Bilgiç, 2020’de Harvard Business School ve Boston Consulting Group Henderson Institute iş birliğinde 700 kurumla yapılan araştırmaya da değinerek, katılımcıların yüzde 90’ının önümüzdeki dönemde rekabet için karma iş gücü modelinin kritik önem taşıyacağını belirttiğinin altını çiziyor.

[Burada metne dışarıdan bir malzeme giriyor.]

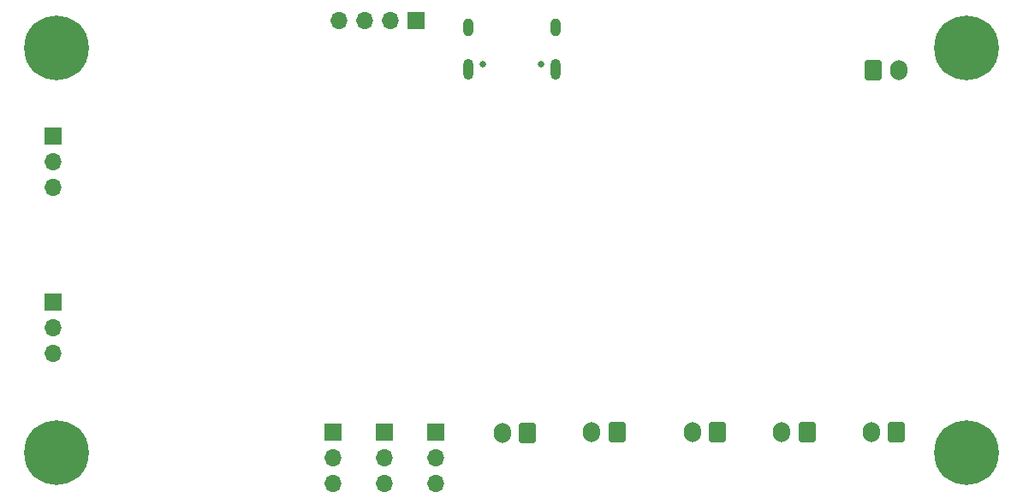
<source format=gbr>
%TF.GenerationSoftware,KiCad,Pcbnew,8.0.1*%
%TF.CreationDate,2024-04-23T22:04:51+02:00*%
%TF.ProjectId,OpenHand_v2,4f70656e-4861-46e6-945f-76322e6b6963,rev?*%
%TF.SameCoordinates,Original*%
%TF.FileFunction,Soldermask,Bot*%
%TF.FilePolarity,Negative*%
%FSLAX46Y46*%
G04 Gerber Fmt 4.6, Leading zero omitted, Abs format (unit mm)*
G04 Created by KiCad (PCBNEW 8.0.1) date 2024-04-23 22:04:51*
%MOMM*%
%LPD*%
G01*
G04 APERTURE LIST*
G04 Aperture macros list*
%AMRoundRect*
0 Rectangle with rounded corners*
0 $1 Rounding radius*
0 $2 $3 $4 $5 $6 $7 $8 $9 X,Y pos of 4 corners*
0 Add a 4 corners polygon primitive as box body*
4,1,4,$2,$3,$4,$5,$6,$7,$8,$9,$2,$3,0*
0 Add four circle primitives for the rounded corners*
1,1,$1+$1,$2,$3*
1,1,$1+$1,$4,$5*
1,1,$1+$1,$6,$7*
1,1,$1+$1,$8,$9*
0 Add four rect primitives between the rounded corners*
20,1,$1+$1,$2,$3,$4,$5,0*
20,1,$1+$1,$4,$5,$6,$7,0*
20,1,$1+$1,$6,$7,$8,$9,0*
20,1,$1+$1,$8,$9,$2,$3,0*%
G04 Aperture macros list end*
%ADD10O,1.700000X1.700000*%
%ADD11R,1.700000X1.700000*%
%ADD12C,0.800000*%
%ADD13C,6.400000*%
%ADD14O,1.700000X2.000000*%
%ADD15RoundRect,0.250000X0.600000X0.750000X-0.600000X0.750000X-0.600000X-0.750000X0.600000X-0.750000X0*%
%ADD16RoundRect,0.250000X-0.600000X-0.750000X0.600000X-0.750000X0.600000X0.750000X-0.600000X0.750000X0*%
%ADD17O,1.000000X1.800000*%
%ADD18O,1.000000X2.100000*%
%ADD19C,0.650000*%
G04 APERTURE END LIST*
D10*
%TO.C,J12*%
X132910000Y-102250000D03*
X135450000Y-102250000D03*
X137990000Y-102250000D03*
D11*
X140530000Y-102250000D03*
%TD*%
D12*
%TO.C,H4*%
X197400000Y-145000000D03*
X196697056Y-146697056D03*
X196697056Y-143302944D03*
X195000000Y-147400000D03*
D13*
X195000000Y-145000000D03*
D12*
X195000000Y-142600000D03*
X193302944Y-146697056D03*
X193302944Y-143302944D03*
X192600000Y-145000000D03*
%TD*%
D14*
%TO.C,J1*%
X167850000Y-143035000D03*
D15*
X170350000Y-143035000D03*
%TD*%
D12*
%TO.C,H1*%
X107400000Y-105000000D03*
X106697056Y-106697056D03*
X106697056Y-103302944D03*
X105000000Y-107400000D03*
D13*
X105000000Y-105000000D03*
D12*
X105000000Y-102600000D03*
X103302944Y-106697056D03*
X103302944Y-103302944D03*
X102600000Y-105000000D03*
%TD*%
D10*
%TO.C,J13*%
X142500000Y-148080000D03*
X142500000Y-145540000D03*
D11*
X142500000Y-143000000D03*
%TD*%
D14*
%TO.C,J7*%
X149050000Y-143067500D03*
D15*
X151550000Y-143067500D03*
%TD*%
D10*
%TO.C,J11*%
X104600000Y-135240000D03*
X104600000Y-132700000D03*
D11*
X104600000Y-130160000D03*
%TD*%
D10*
%TO.C,J4*%
X132340000Y-148080000D03*
X132340000Y-145540000D03*
D11*
X132340000Y-143000000D03*
%TD*%
D14*
%TO.C,J3*%
X188250000Y-107232500D03*
D16*
X185750000Y-107232500D03*
%TD*%
D12*
%TO.C,H3*%
X107400000Y-145000000D03*
X106697056Y-146697056D03*
X106697056Y-143302944D03*
X105000000Y-147400000D03*
D13*
X105000000Y-145000000D03*
D12*
X105000000Y-142600000D03*
X103302944Y-146697056D03*
X103302944Y-143302944D03*
X102600000Y-145000000D03*
%TD*%
D10*
%TO.C,J9*%
X137420000Y-148080000D03*
X137420000Y-145540000D03*
D11*
X137420000Y-143000000D03*
%TD*%
D17*
%TO.C,J5*%
X145680000Y-102925000D03*
D18*
X145680000Y-107125000D03*
D17*
X154320000Y-102925000D03*
D18*
X154320000Y-107125000D03*
D19*
X147110000Y-106605000D03*
X152890000Y-106605000D03*
%TD*%
D14*
%TO.C,J2*%
X176700000Y-143035000D03*
D15*
X179200000Y-143035000D03*
%TD*%
D10*
%TO.C,J8*%
X104600000Y-118800000D03*
X104600000Y-116260000D03*
D11*
X104600000Y-113720000D03*
%TD*%
D14*
%TO.C,J6*%
X185550000Y-143035000D03*
D15*
X188050000Y-143035000D03*
%TD*%
D12*
%TO.C,H2*%
X197400000Y-105000000D03*
X196697056Y-106697056D03*
X196697056Y-103302944D03*
X195000000Y-107400000D03*
D13*
X195000000Y-105000000D03*
D12*
X195000000Y-102600000D03*
X193302944Y-106697056D03*
X193302944Y-103302944D03*
X192600000Y-105000000D03*
%TD*%
D14*
%TO.C,J10*%
X157900000Y-143035000D03*
D15*
X160400000Y-143035000D03*
%TD*%
M02*

</source>
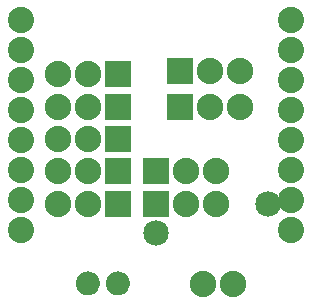
<source format=gbs>
G04 MADE WITH FRITZING*
G04 WWW.FRITZING.ORG*
G04 DOUBLE SIDED*
G04 HOLES PLATED*
G04 CONTOUR ON CENTER OF CONTOUR VECTOR*
%ASAXBY*%
%FSLAX23Y23*%
%MOIN*%
%OFA0B0*%
%SFA1.0B1.0*%
%ADD10C,0.087778*%
%ADD11C,0.088000*%
%ADD12C,0.085000*%
%ADD13R,0.088000X0.088000*%
%ADD14R,0.001000X0.001000*%
%LNMASK0*%
G90*
G70*
G54D10*
X55Y1070D03*
X55Y970D03*
X55Y870D03*
X55Y770D03*
X55Y670D03*
X55Y570D03*
X55Y470D03*
X55Y370D03*
X955Y370D03*
X955Y470D03*
X955Y570D03*
X955Y670D03*
X955Y770D03*
X955Y870D03*
X955Y970D03*
X955Y1070D03*
G54D11*
X379Y456D03*
X279Y456D03*
X179Y456D03*
X379Y889D03*
X279Y889D03*
X179Y889D03*
X507Y565D03*
X607Y565D03*
X707Y565D03*
X586Y899D03*
X686Y899D03*
X786Y899D03*
X586Y781D03*
X686Y781D03*
X786Y781D03*
X379Y781D03*
X279Y781D03*
X179Y781D03*
X379Y673D03*
X279Y673D03*
X179Y673D03*
X379Y565D03*
X279Y565D03*
X179Y565D03*
X507Y456D03*
X607Y456D03*
X707Y456D03*
X763Y191D03*
X663Y191D03*
G54D12*
X507Y358D03*
X881Y456D03*
G54D13*
X379Y456D03*
X379Y889D03*
X507Y565D03*
X586Y899D03*
X586Y781D03*
X379Y781D03*
X379Y673D03*
X379Y565D03*
X507Y456D03*
G54D14*
X277Y231D02*
X281Y231D01*
X377Y231D02*
X381Y231D01*
X270Y230D02*
X287Y230D01*
X370Y230D02*
X387Y230D01*
X267Y229D02*
X291Y229D01*
X367Y229D02*
X391Y229D01*
X264Y228D02*
X294Y228D01*
X364Y228D02*
X394Y228D01*
X262Y227D02*
X296Y227D01*
X362Y227D02*
X396Y227D01*
X260Y226D02*
X298Y226D01*
X360Y226D02*
X398Y226D01*
X258Y225D02*
X299Y225D01*
X358Y225D02*
X399Y225D01*
X257Y224D02*
X301Y224D01*
X357Y224D02*
X401Y224D01*
X255Y223D02*
X302Y223D01*
X355Y223D02*
X402Y223D01*
X254Y222D02*
X304Y222D01*
X354Y222D02*
X404Y222D01*
X253Y221D02*
X305Y221D01*
X353Y221D02*
X405Y221D01*
X252Y220D02*
X306Y220D01*
X352Y220D02*
X406Y220D01*
X251Y219D02*
X307Y219D01*
X351Y219D02*
X407Y219D01*
X250Y218D02*
X308Y218D01*
X350Y218D02*
X408Y218D01*
X249Y217D02*
X309Y217D01*
X349Y217D02*
X409Y217D01*
X248Y216D02*
X310Y216D01*
X348Y216D02*
X410Y216D01*
X247Y215D02*
X310Y215D01*
X347Y215D02*
X410Y215D01*
X247Y214D02*
X311Y214D01*
X347Y214D02*
X411Y214D01*
X246Y213D02*
X312Y213D01*
X346Y213D02*
X412Y213D01*
X245Y212D02*
X312Y212D01*
X345Y212D02*
X412Y212D01*
X245Y211D02*
X313Y211D01*
X345Y211D02*
X413Y211D01*
X244Y210D02*
X314Y210D01*
X344Y210D02*
X414Y210D01*
X244Y209D02*
X314Y209D01*
X344Y209D02*
X414Y209D01*
X243Y208D02*
X315Y208D01*
X343Y208D02*
X415Y208D01*
X243Y207D02*
X315Y207D01*
X343Y207D02*
X415Y207D01*
X242Y206D02*
X315Y206D01*
X342Y206D02*
X415Y206D01*
X242Y205D02*
X316Y205D01*
X342Y205D02*
X416Y205D01*
X242Y204D02*
X316Y204D01*
X342Y204D02*
X416Y204D01*
X241Y203D02*
X317Y203D01*
X341Y203D02*
X416Y203D01*
X241Y202D02*
X317Y202D01*
X341Y202D02*
X417Y202D01*
X241Y201D02*
X317Y201D01*
X341Y201D02*
X417Y201D01*
X240Y200D02*
X317Y200D01*
X340Y200D02*
X417Y200D01*
X240Y199D02*
X317Y199D01*
X340Y199D02*
X417Y199D01*
X240Y198D02*
X318Y198D01*
X340Y198D02*
X418Y198D01*
X240Y197D02*
X318Y197D01*
X340Y197D02*
X418Y197D01*
X240Y196D02*
X318Y196D01*
X340Y196D02*
X418Y196D01*
X240Y195D02*
X318Y195D01*
X340Y195D02*
X418Y195D01*
X240Y194D02*
X318Y194D01*
X340Y194D02*
X418Y194D01*
X239Y193D02*
X318Y193D01*
X339Y193D02*
X418Y193D01*
X239Y192D02*
X318Y192D01*
X339Y192D02*
X418Y192D01*
X239Y191D02*
X318Y191D01*
X339Y191D02*
X418Y191D01*
X239Y190D02*
X318Y190D01*
X339Y190D02*
X418Y190D01*
X240Y189D02*
X318Y189D01*
X339Y189D02*
X418Y189D01*
X240Y188D02*
X318Y188D01*
X340Y188D02*
X418Y188D01*
X240Y187D02*
X318Y187D01*
X340Y187D02*
X418Y187D01*
X240Y186D02*
X318Y186D01*
X340Y186D02*
X418Y186D01*
X240Y185D02*
X318Y185D01*
X340Y185D02*
X418Y185D01*
X240Y184D02*
X318Y184D01*
X340Y184D02*
X418Y184D01*
X240Y183D02*
X317Y183D01*
X340Y183D02*
X417Y183D01*
X241Y182D02*
X317Y182D01*
X341Y182D02*
X417Y182D01*
X241Y181D02*
X317Y181D01*
X341Y181D02*
X417Y181D01*
X241Y180D02*
X317Y180D01*
X341Y180D02*
X417Y180D01*
X241Y179D02*
X316Y179D01*
X341Y179D02*
X416Y179D01*
X242Y178D02*
X316Y178D01*
X342Y178D02*
X416Y178D01*
X242Y177D02*
X316Y177D01*
X342Y177D02*
X416Y177D01*
X242Y176D02*
X315Y176D01*
X342Y176D02*
X415Y176D01*
X243Y175D02*
X315Y175D01*
X343Y175D02*
X415Y175D01*
X243Y174D02*
X314Y174D01*
X343Y174D02*
X414Y174D01*
X244Y173D02*
X314Y173D01*
X344Y173D02*
X414Y173D01*
X244Y172D02*
X313Y172D01*
X344Y172D02*
X413Y172D01*
X245Y171D02*
X313Y171D01*
X345Y171D02*
X413Y171D01*
X246Y170D02*
X312Y170D01*
X345Y170D02*
X412Y170D01*
X246Y169D02*
X312Y169D01*
X346Y169D02*
X412Y169D01*
X247Y168D02*
X311Y168D01*
X347Y168D02*
X411Y168D01*
X248Y167D02*
X310Y167D01*
X348Y167D02*
X410Y167D01*
X248Y166D02*
X309Y166D01*
X348Y166D02*
X409Y166D01*
X249Y165D02*
X309Y165D01*
X349Y165D02*
X409Y165D01*
X250Y164D02*
X308Y164D01*
X350Y164D02*
X408Y164D01*
X251Y163D02*
X307Y163D01*
X351Y163D02*
X407Y163D01*
X252Y162D02*
X306Y162D01*
X352Y162D02*
X406Y162D01*
X253Y161D02*
X305Y161D01*
X353Y161D02*
X405Y161D01*
X254Y160D02*
X303Y160D01*
X354Y160D02*
X403Y160D01*
X256Y159D02*
X302Y159D01*
X356Y159D02*
X402Y159D01*
X257Y158D02*
X301Y158D01*
X357Y158D02*
X401Y158D01*
X259Y157D02*
X299Y157D01*
X359Y157D02*
X399Y157D01*
X260Y156D02*
X297Y156D01*
X360Y156D02*
X397Y156D01*
X262Y155D02*
X295Y155D01*
X362Y155D02*
X395Y155D01*
X265Y154D02*
X293Y154D01*
X365Y154D02*
X393Y154D01*
X267Y153D02*
X290Y153D01*
X367Y153D02*
X390Y153D01*
X271Y152D02*
X286Y152D01*
X371Y152D02*
X386Y152D01*
D02*
G04 End of Mask0*
M02*
</source>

Teknoloji, perakende, otomotiv ve finanstan talep var

İlk etapta uzmanlık alanları olarak 5 ana alana odaklanarak açılış yaptıklarını kaydeden Bilgiç, “Bunlar, bilişim teknolojileri, insan kaynakları, satış pazarlama, finans ve yönetim. Bireylerden gelen başvurulara baktığımızda uzmanlık alanları buna paralel gidiyor. Kurumlardan gelen taleplerde bilişim teknolojileri, satış pazarlama ve insan kaynakları iş kolları ön plana çıkıyor. Özellikle uygulama geliştirme, veri analitiği gibi alanlara talep var. Araştırmamıza katılan birey ve kurumların faaliyet alanları ve sektörlerine baktığımızda; üretim, hizmet, satış pazarlama ve iş geliştirme yer alıyor. Sektör olarak da; teknoloji, perakende ve tüketici ürünlerini endüstriyel üretim, otomotiv, banka ve finansal hizmetler takip ediyor” diye konuştu.

MEVZUATTA DÜZENLEMEYE İHTİYAÇ VAR

Freelance modelde çalışan iş gücünün nasıl yönetileceği konusuna da değinen Zeynep Bilgiç, şunları dile getirdi: “Mevzuatta düzenlemeye ihtiyaç var, hatta teşvik edici hale getirilebilir. Biz, kendine ve yeteneklerine güvenen insanlara çalışandan ziyade kendi işlerinin patronu olmalarını öneriyoruz. Pratik bir şekilde şahıs şirketlerini açarak hizmet verir hale gelebiliyorlar. Böylece bu konu iş hukukundan ziyade iki kurum arasında daha sağlıklı ilerleyebiliyor. Ancak, kurumda çalışmayla gelen yan haklar, SGK’lı olmak gibi konularda kafalarda soru işaretleri kalabiliyor. Atıl iş gücünü azaltmak ve istihdamı bu modelde arttırmak için kamu, akademi ve diğer paydaşlarla ortak bir çalışmaya ihtiyacımız var.”